Sem mais delongas, deixo vocês com o capítulo de hoje.

Aviso de conteúdo: esta é uma história de vampiros. Sangue e gente escrota manipuladrora são esperados. Para conseguir o que querem, vampiros vão recorrer a técnicas de coerção e manipulação variando desde gaslighting, ameaças, e violência física e psicológica. Podem ocorrer também menções ou alusões a abuso sexual.
Capítulo 52
No qual os amigos se reúnem mais uma vez
Dessa vez os amigos haviam se reunido em um clube. Tecnicamente a entrada era paga, mas bastava um pouco de Influência para convencer os seguranças na porta que eles já haviam pago. A ideia partira de Nathalie, e o fato dela já estar instalada em uma mesa quando Daisuke chegou indicava que ela também aprendera a usar a Influência. Quis perguntar sobre o fato, mas antes que pudesse se sentar o vento virou, trazendo o cheiro fraco de vampiros de terceira e quarta-classe.
— Vocês chegaram cedo hoje. — disse em voz alta, sequer esperando para fazer contato visual.
— Yukio mandou eu não me atrasar. — Yuri respondeu, falando rápido, num misto de vergonha e derrota.
Daisuke e Nathalie assentiram. Jonas não disse nada. Ele havia chegado no horário da última vez, então o comentário de Daisuke se aplicava apenas a Yuri.
— Eu pedi para trazerem uma torre de chope. — Nathalie disse, o que fez os dois recém-chegados gemerem e Daisuke rir.

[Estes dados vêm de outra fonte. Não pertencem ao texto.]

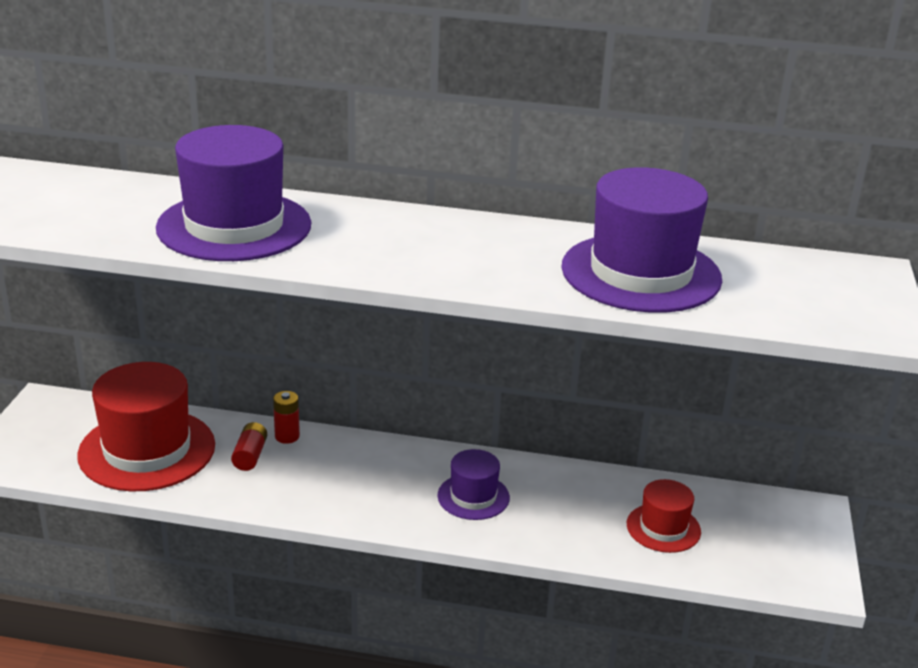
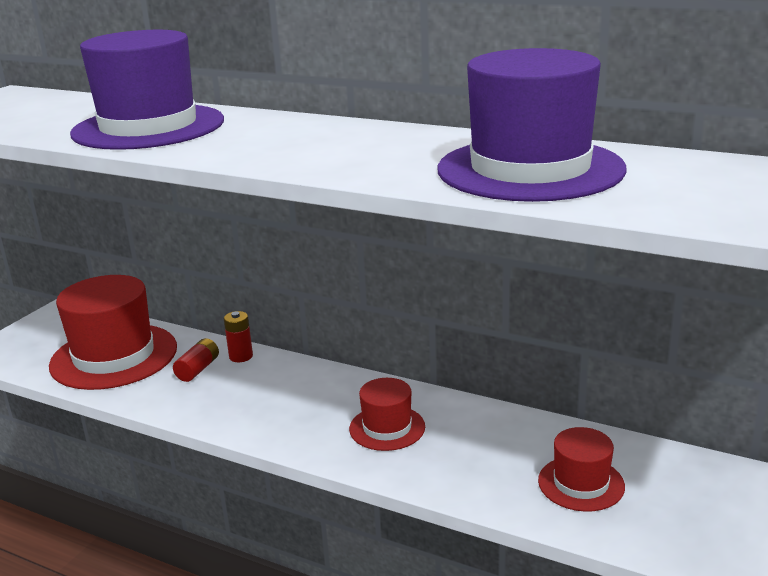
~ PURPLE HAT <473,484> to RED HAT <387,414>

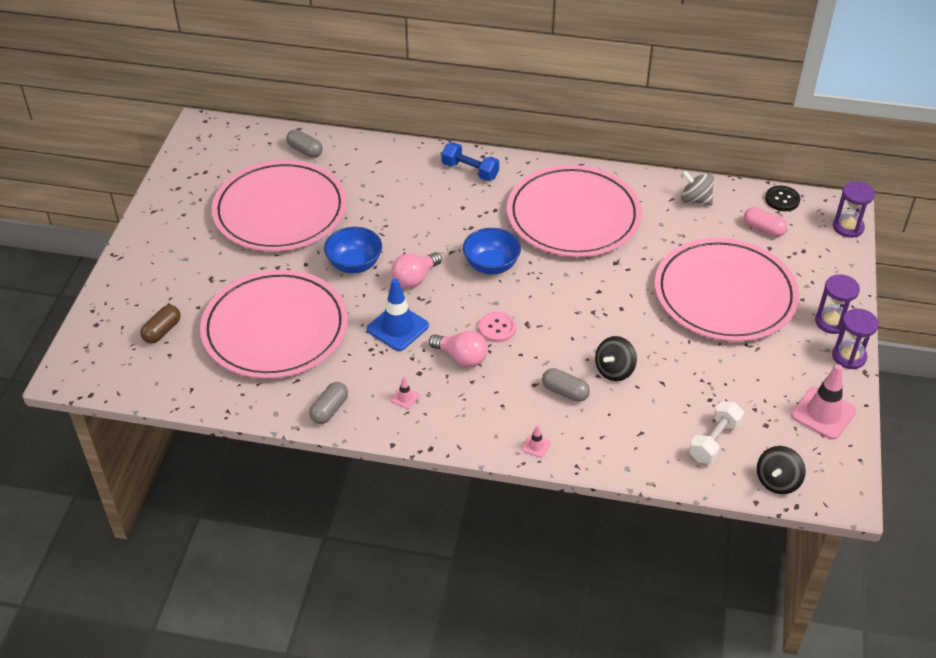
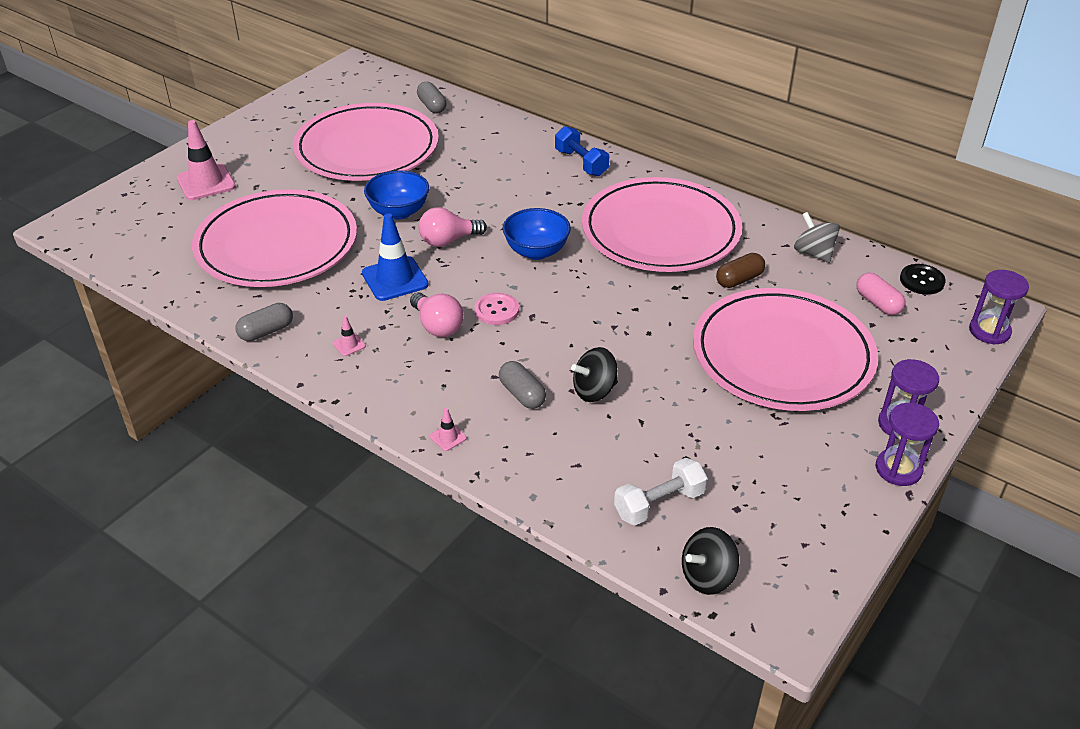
~ BROWN CAPSULE <160,324> to <740,270>
~ PINK TRAFFIC CONE <823,402> to <206,160>

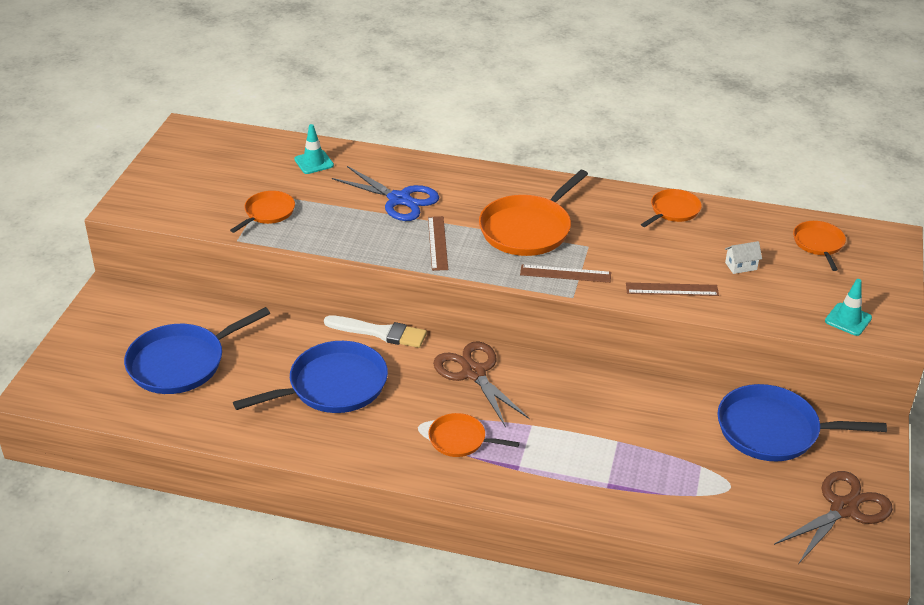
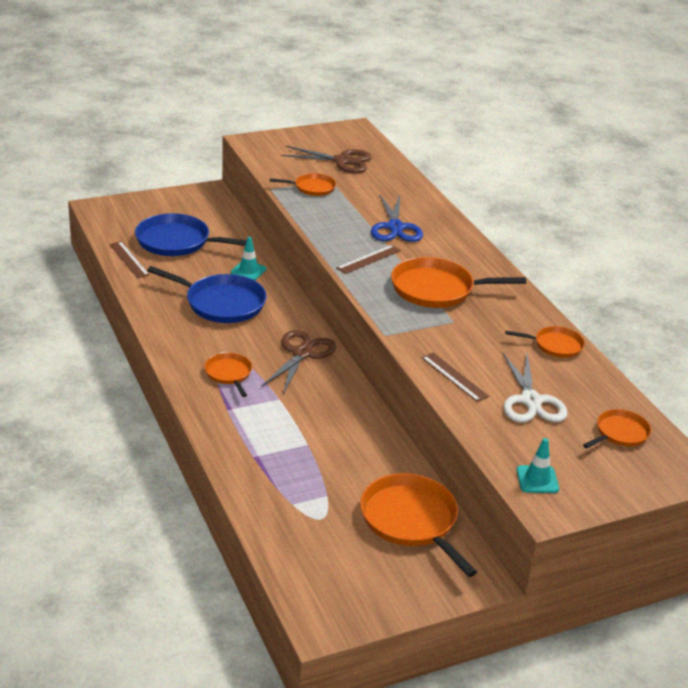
- WHITE BRUSH <375,331>
~ TURQUOISE TRAFFIC CONE <314,149> to <249,258>
~ BROWN RULER <565,274> to <129,259>
~ BROWN SCISSORS <833,517> to <326,159>
~ WHITE HOUSE <743,257> to WHITE SCISSORS <535,387>
~ BLUE PAN <802,422> to ORANGE PAN <418,525>

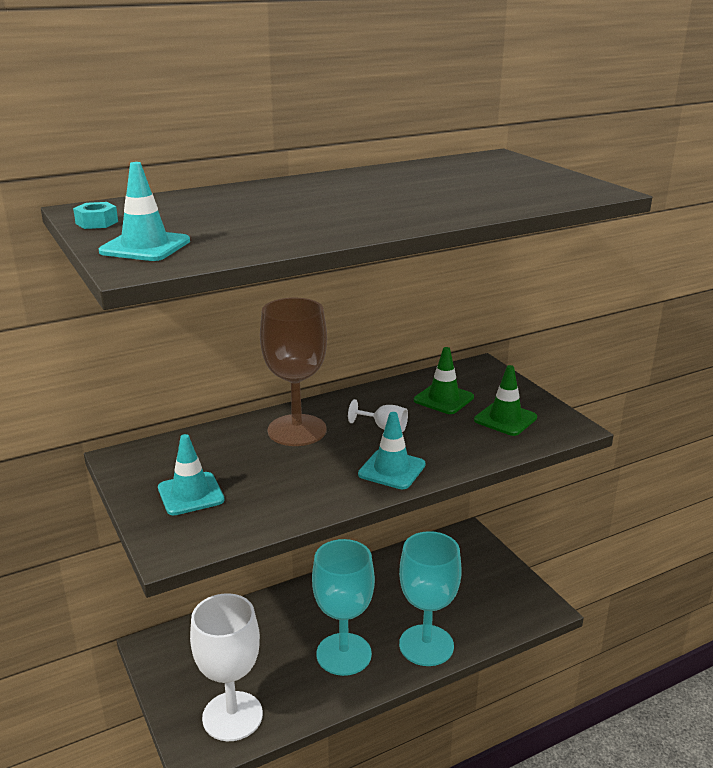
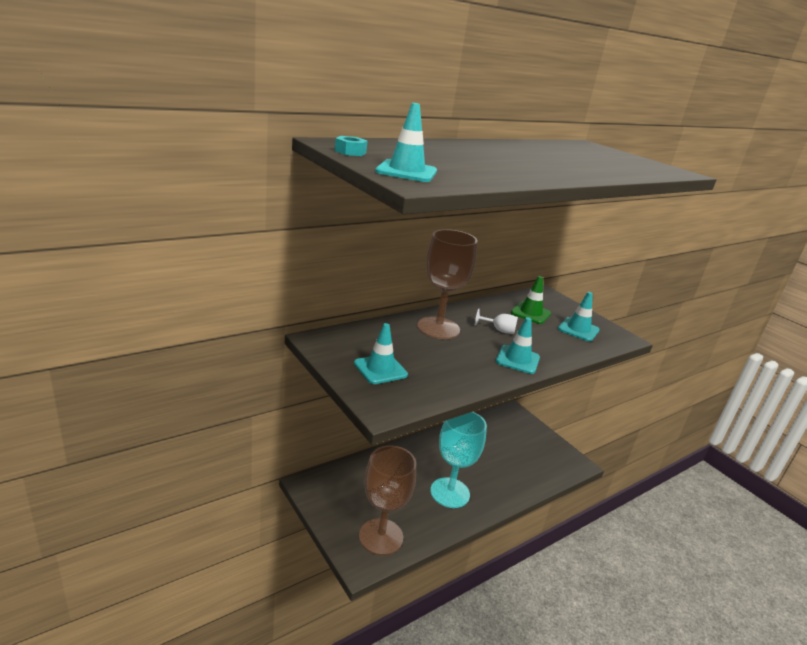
- TURQUOISE GOBLET <430,598>
~ WHITE GOBLET <226,667> to BROWN GOBLET <387,500>
~ GREEN TRAFFIC CONE <505,400> to TURQUOISE TRAFFIC CONE <579,316>

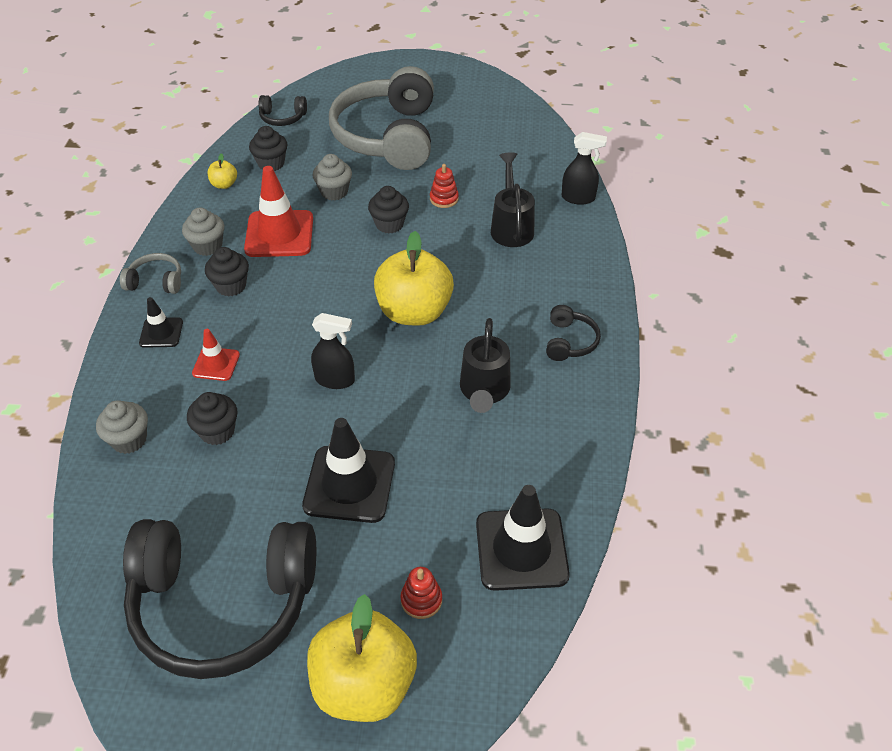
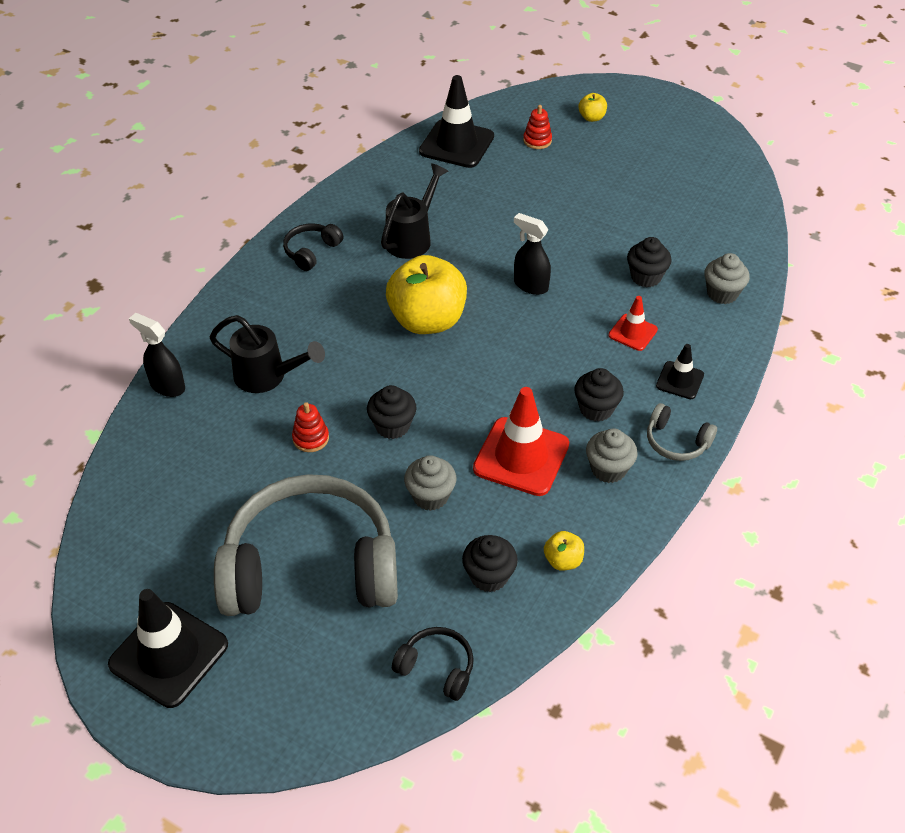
- BLACK HEADPHONES <219,599>
~ BLACK TRAFFIC CONE <348,470> to <168,648>
~ GREY HEADPHONES <381,118> = <306,545> 120 degrees counterclockwise
~ BLACK WATERING CAN <513,199> = <267,354> 90 degrees counterclockwise
~ YELLOW APPLE <362,658> = <593,107> x0.43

Divertida com a reação deles, Nathalie continuou.
— Eu não vou fazer vocês beberem, mas seria bom vocês beberem alguma coisa. O DECEPA de vez em quando verifica esse lugar, e vocês sabem que verificar quem não está bebendo nada é procedimento padrão.
— Eu estava me perguntando sobre isso. — Daisuke disse. — Se você estava a fim de se arriscar, ou se tinha certeza que não teria uma patrulha aqui hoje.
— É muito ruim se for a primeira opção?
Daisuke deu de ombros, mas percebeu que Yuri e Jonas ficaram alarmados.
— Vocês já tiveram algum encontro com o DECEPA desde a transformação?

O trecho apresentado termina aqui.